• **EXTRACT TO READ**
□ □ □ □

Sharing data between subprocesses [question] #1048

Closed rporotti closed 3 years ago

rporotti commented 3 years ago

Hi,

cfr. #530, I would like to be able to share data between custom environments spawned with SubProcVecEnv. The solution suggested from @Miffyli here was to pass a multiprocessing.Queue() object to each environment. I tried to do that, but this clashes (apparently) with an already open multiprocessing instance from SB. Is there a way to successfully share data between the envs, without relying on external callbacks? Here you can find a MWE of what I would like to achieve:

import gym
import stable_baselines
import multiprocessing

class BaseEnv(gym.Env):
    def __init__(self, counter, q):
        super(BaseEnv, self).__init__()
        self.counter = counter
        self.queue = q

        if self.counter == 0:
            self.queue.put("Hello")

def make_env(counter, q):
    def _init():
        env = BaseEnv(counter, q)
        return env
    return _init

if __name__ == '__main__':
    n_envs = 4
    q = multiprocessing.Queue()
    env = stable_baselines.common.vec_env.SubprocVecEnv([make_env(i, q) for i in range(n_envs)])

but I get: OSError: [Errno 9] Bad file descriptor I know that this is strictly not a SB problem, but I was wondering if there were a possible fix to this. Thank for your help!

□ □ □ □

• **SUPPLIED RECORDS**
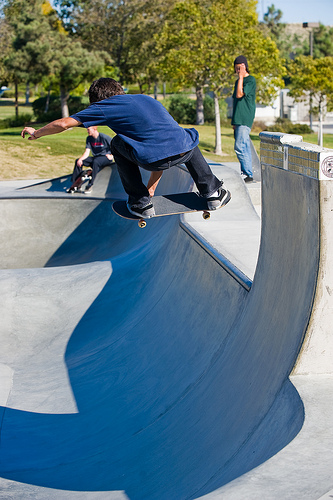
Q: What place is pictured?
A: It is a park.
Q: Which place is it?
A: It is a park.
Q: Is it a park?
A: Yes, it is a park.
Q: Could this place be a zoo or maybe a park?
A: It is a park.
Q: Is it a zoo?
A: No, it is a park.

□ □ □ □

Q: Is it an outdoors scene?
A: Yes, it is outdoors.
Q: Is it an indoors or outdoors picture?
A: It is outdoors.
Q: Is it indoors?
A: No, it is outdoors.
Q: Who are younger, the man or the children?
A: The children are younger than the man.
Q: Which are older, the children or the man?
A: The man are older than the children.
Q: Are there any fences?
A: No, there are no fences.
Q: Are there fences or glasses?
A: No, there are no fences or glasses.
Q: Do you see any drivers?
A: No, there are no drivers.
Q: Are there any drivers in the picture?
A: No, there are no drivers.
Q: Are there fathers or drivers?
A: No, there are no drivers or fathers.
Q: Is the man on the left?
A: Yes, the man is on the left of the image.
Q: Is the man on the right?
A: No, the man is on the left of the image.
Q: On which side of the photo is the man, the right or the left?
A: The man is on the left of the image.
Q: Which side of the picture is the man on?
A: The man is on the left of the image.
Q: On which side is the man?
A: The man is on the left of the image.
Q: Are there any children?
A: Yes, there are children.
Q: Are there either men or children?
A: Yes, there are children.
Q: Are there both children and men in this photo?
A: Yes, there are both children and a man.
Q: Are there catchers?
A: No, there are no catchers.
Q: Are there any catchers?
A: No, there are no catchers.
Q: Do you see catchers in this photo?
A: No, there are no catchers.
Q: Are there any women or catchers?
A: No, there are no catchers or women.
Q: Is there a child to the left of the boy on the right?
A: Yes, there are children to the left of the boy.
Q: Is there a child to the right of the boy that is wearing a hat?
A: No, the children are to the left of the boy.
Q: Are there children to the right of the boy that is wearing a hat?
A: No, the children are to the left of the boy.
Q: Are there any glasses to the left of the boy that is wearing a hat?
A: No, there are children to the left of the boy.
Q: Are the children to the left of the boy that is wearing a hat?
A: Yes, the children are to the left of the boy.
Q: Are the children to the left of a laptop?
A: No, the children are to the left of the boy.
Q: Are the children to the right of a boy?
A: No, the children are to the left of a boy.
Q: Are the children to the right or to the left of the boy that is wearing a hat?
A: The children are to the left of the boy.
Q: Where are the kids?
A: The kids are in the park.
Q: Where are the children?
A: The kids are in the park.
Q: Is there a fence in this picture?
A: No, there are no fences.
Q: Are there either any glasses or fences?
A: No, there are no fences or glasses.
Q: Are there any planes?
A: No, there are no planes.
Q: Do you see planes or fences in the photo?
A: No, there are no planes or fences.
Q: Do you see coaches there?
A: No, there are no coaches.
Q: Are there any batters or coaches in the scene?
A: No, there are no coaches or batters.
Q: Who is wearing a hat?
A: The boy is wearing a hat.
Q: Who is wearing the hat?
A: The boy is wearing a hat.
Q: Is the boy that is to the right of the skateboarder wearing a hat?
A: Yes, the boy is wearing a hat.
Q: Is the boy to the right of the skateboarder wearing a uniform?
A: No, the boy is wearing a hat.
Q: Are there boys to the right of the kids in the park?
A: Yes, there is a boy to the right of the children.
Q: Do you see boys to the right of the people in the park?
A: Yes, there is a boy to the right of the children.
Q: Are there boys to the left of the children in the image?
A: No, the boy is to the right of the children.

□ □ □ □

• **REQUIREMENT 1**
In the thread on sharing data between subprocesses, substitute "workaround" for "fix" and write out the part that opens with the words containing "but I get: OSError: [Errno" and closes with "for your help!".
• **REQUIREMENT 2**
In the thread on sharing data between subprocesses, what object did @Miffyli suggest passing to each environment?

• **TASK RESULT 1**
but I get: OSError: [Errno 9] Bad file descriptor I know that this is strictly not a SB problem, but I was wondering if there were a possible workaround to this. Thank for your help!

• **TASK RESULT 2**
A multiprocessing.Queue() object.